## PROVIDED TEXT:
━━━━━━━━━━━━━━━━━━━━

Linking Patient Engagement to Improved Outcomes
Valid and transparent measures are needed to evaluate patient engagement, and these measures must be linked to improved outcomes. The Patient Activation Measure (PAM) offers hope, although it is not used routinely in clinical practices. The various Consumer Assessment of Healthcare Providers and Systems (CAHPS®) scores provide valid measures of a patient’s experience and can be enhanced if linked across episodes of care.
The Next Frontier in Patient Engagement
The effective use of patient-centered checklists can align required actions and incentives across the vast and complex health care system by (1) ensuring that the same critical information is accessible to both clinicians and patients, (2) supporting shared decision-making, (3) encouraging active participation of patients in their own care, and (4) facilitating the navigation of complex post-discharge instructions. Ultimately, smartphone-based checklists should help care teams and patients work together to improve patient outcomes.
Disclosure: All of the authors are co-founders and hold equity in Patient Doctor Technologies, a start-up company that seeks to enhance the partnership between patients and clinicians with an application called Doctella.

━━━━━━━━━━━━━━━━━━━━

## EXCERPTED RECORDS:
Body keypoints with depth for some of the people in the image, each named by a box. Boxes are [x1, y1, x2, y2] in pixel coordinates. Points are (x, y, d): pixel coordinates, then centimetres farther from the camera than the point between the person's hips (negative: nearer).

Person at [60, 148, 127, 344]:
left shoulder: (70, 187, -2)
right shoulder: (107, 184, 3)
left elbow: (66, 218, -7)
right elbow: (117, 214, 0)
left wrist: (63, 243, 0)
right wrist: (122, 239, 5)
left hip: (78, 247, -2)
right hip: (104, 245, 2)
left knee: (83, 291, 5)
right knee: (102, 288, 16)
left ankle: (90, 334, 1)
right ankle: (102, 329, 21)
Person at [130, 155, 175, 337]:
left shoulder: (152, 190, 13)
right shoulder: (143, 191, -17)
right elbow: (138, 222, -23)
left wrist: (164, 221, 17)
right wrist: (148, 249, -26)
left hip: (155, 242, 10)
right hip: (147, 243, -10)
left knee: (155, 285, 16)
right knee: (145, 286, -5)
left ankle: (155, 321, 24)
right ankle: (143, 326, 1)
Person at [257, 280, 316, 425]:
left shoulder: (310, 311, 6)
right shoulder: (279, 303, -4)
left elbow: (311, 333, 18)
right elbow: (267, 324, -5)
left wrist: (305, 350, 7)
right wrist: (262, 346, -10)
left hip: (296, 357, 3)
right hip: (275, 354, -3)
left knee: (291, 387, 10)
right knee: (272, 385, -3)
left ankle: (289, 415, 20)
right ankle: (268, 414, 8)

━━━━━━━━━━━━━━━━━━━━

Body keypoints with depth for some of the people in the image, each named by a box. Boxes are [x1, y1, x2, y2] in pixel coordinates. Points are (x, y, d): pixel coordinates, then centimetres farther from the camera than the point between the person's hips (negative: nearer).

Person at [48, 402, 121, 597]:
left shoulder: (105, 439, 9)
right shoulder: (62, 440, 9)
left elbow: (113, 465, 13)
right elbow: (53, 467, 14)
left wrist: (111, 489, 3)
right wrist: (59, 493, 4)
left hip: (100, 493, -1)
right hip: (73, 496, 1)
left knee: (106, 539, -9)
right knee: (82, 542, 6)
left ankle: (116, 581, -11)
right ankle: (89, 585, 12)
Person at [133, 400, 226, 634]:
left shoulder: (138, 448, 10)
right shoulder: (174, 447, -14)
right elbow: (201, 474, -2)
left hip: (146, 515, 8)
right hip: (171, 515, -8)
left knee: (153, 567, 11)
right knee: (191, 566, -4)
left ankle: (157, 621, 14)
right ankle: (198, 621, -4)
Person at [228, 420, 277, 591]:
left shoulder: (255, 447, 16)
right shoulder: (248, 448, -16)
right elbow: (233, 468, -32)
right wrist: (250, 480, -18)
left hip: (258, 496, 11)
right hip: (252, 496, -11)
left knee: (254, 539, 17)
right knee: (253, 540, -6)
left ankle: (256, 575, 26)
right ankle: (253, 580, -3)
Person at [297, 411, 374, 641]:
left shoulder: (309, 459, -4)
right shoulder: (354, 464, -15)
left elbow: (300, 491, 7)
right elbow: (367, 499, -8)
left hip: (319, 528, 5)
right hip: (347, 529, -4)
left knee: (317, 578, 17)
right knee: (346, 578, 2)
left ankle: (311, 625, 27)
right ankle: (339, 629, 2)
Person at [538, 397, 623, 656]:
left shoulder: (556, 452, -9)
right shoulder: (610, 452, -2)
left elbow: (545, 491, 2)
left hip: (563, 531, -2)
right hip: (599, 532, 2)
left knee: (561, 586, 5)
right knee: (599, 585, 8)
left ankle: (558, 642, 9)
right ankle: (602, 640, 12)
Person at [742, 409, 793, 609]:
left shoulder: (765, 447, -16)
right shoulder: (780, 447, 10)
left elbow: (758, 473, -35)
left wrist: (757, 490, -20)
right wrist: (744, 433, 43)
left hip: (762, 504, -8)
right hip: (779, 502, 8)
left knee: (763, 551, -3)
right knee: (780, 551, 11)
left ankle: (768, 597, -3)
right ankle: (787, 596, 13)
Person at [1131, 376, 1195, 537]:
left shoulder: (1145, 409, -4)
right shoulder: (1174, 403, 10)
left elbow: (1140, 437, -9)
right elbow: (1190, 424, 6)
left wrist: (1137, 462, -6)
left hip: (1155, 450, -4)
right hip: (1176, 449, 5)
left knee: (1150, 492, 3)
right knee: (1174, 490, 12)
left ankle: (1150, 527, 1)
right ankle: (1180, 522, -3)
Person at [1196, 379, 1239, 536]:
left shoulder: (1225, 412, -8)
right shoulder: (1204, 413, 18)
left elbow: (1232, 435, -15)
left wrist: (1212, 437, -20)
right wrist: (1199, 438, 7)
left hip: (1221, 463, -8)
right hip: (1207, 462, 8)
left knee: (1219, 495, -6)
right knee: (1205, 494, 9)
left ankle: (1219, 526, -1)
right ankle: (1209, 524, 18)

━━━━━━━━━━━━━━━━━━━━

## WHAT TO PRODUCE:
Can you write out everything in the patient engagement passage from "The Next Frontier" down to "application called Doctella."? The items are separate material, apart from the patient engagement passage.

## WRITTEN SOLUTION:
The Next Frontier in Patient Engagement
The effective use of patient-centered checklists can align required actions and incentives across the vast and complex health care system by (1) ensuring that the same critical information is accessible to both clinicians and patients, (2) supporting shared decision-making, (3) encouraging active participation of patients in their own care, and (4) facilitating the navigation of complex post-discharge instructions. Ultimately, smartphone-based checklists should help care teams and patients work together to improve patient outcomes.
Disclosure: All of the authors are co-founders and hold equity in Patient Doctor Technologies, a start-up company that seeks to enhance the partnership between patients and clinicians with an application called Doctella.